Tarefas a realizar
1: Extraia do texto sobre o venire contra factum proprium o trecho que começa em "A máxima venire" e termina em "por Luís Díez-Picazo.", incluindo essas palavras.
2: De acordo com o texto sobre o venire contra factum proprium, quem explorou no Direito espanhol a tese dos atos próprios?

Texto de leitura
◆ ◆ ◆ ◆ ◆
A máxima venire contra factum proprium non post significa que certa pessoa não pode exercer um direito próprio contrariando um comportamento anterior, devendo ser mantidos a confiança e o dever de lealdade decorrentes do princípio da boa fé objetiva, depositado quando da formação do contrato. Tal conceito mantém relação com a tese dos atos próprios explorada pelo Direito espanhol por Luís Díez-Picazo.
Assim o venire contra factum proprium traduz-se num exercício de posição jurídica em contradição com comportamento assumido anteriormente pelo exercente. Tem como requisito a existência de dois comportamentos lícitos de uma mesma pessoa, separados por determinado lapso temporal, sendo que o segundo comportamento contraria o primeiro.
Melhor exemplifica-se com jurisprudência alemã, um funcionário afirma ao empregador que pretende despedir-se, mas não o faz, porque o empregador se opõe à demissão e pede a ele que continue seu trabalho. Após um mês, o empregador demite o empregado, alegando estado financeiro ruim da empresa.
◆ ◆ ◆ ◆ ◆
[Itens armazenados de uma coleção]
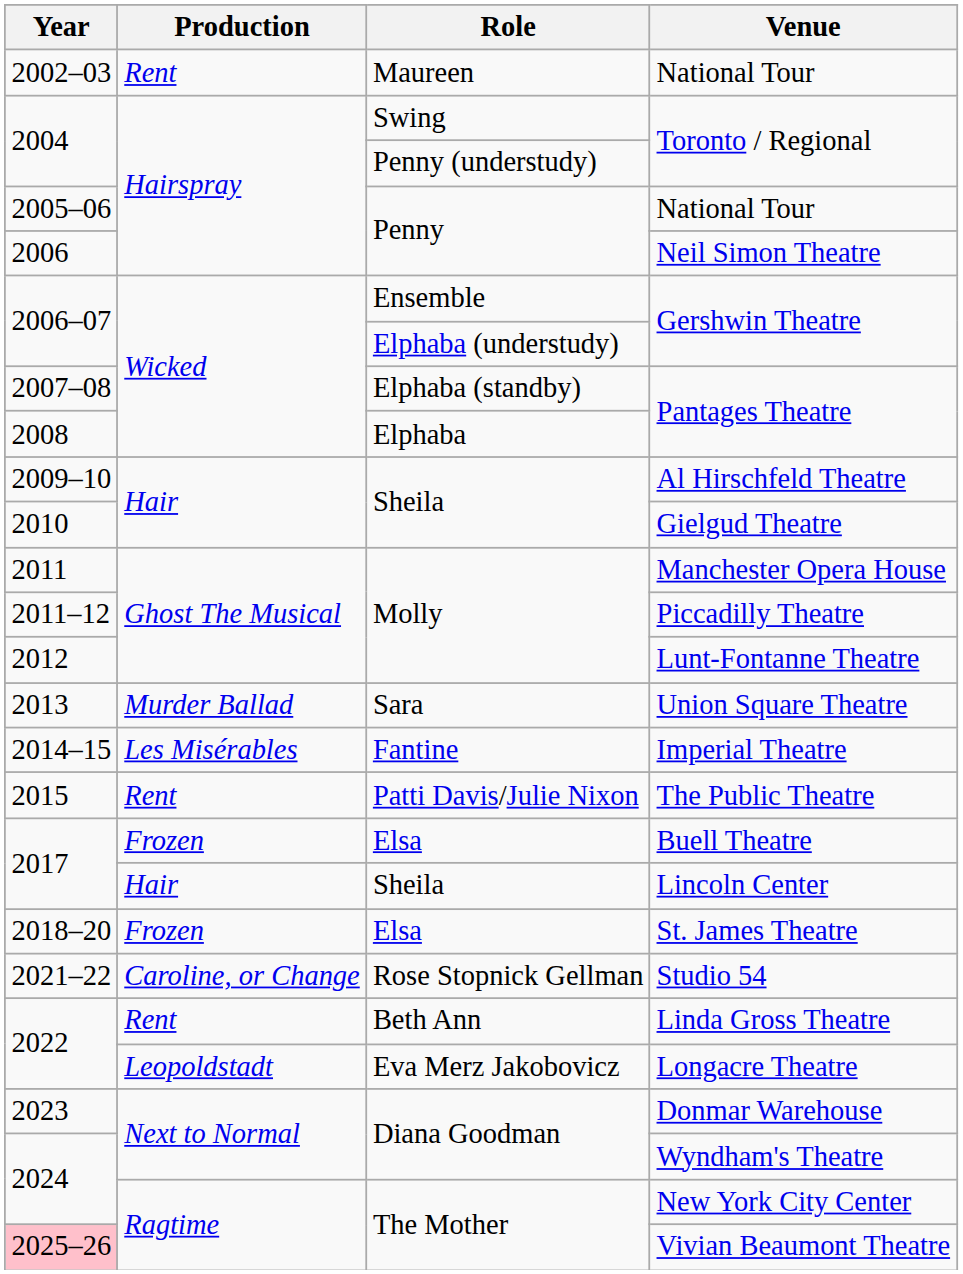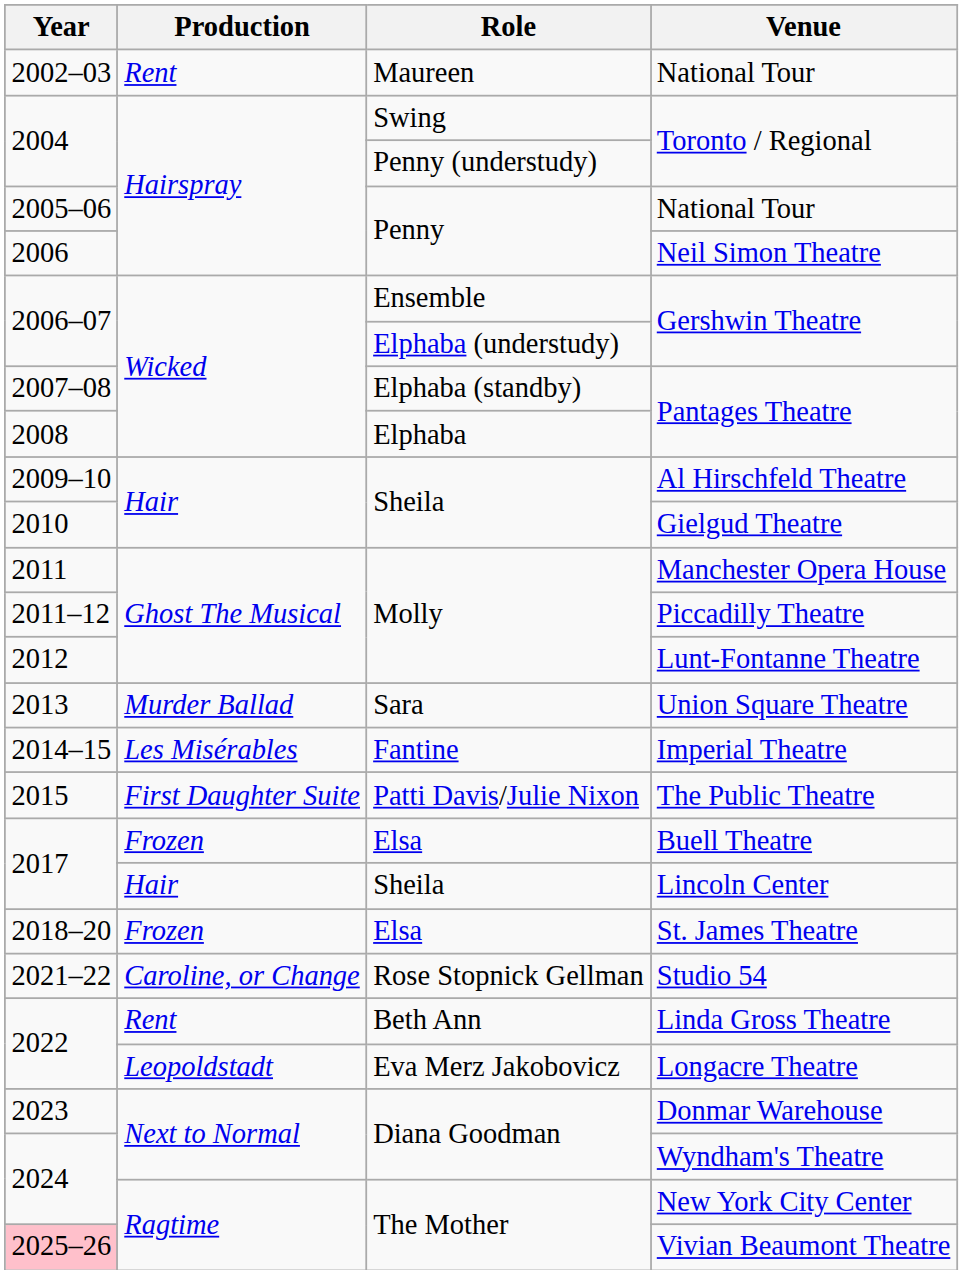The Public Theatre | Production: Rent -> First Daughter Suite
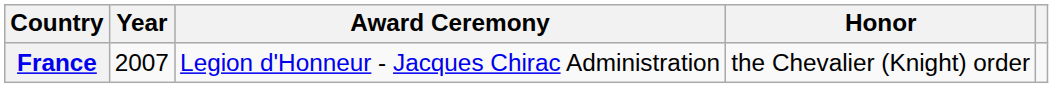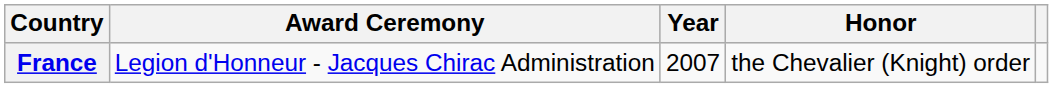columns swapped: Award Ceremony <-> Year
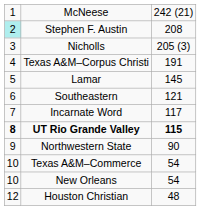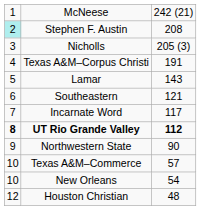Lamar | column 3: 145 -> 143
UT Rio Grande Valley | column 3: 115 -> 112
Texas A&M–Commerce | column 3: 54 -> 57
◆ ◆ ◆ ◆ ◆
Respostas das tarefas
1:
A máxima venire contra factum proprium non post significa que certa pessoa não pode exercer um direito próprio contrariando um comportamento anterior, devendo ser mantidos a confiança e o dever de lealdade decorrentes do princípio da boa fé objetiva, depositado quando da formação do contrato. Tal conceito mantém relação com a tese dos atos próprios explorada pelo Direito espanhol por Luís Díez-Picazo.

2: Luís Díez-Picazo.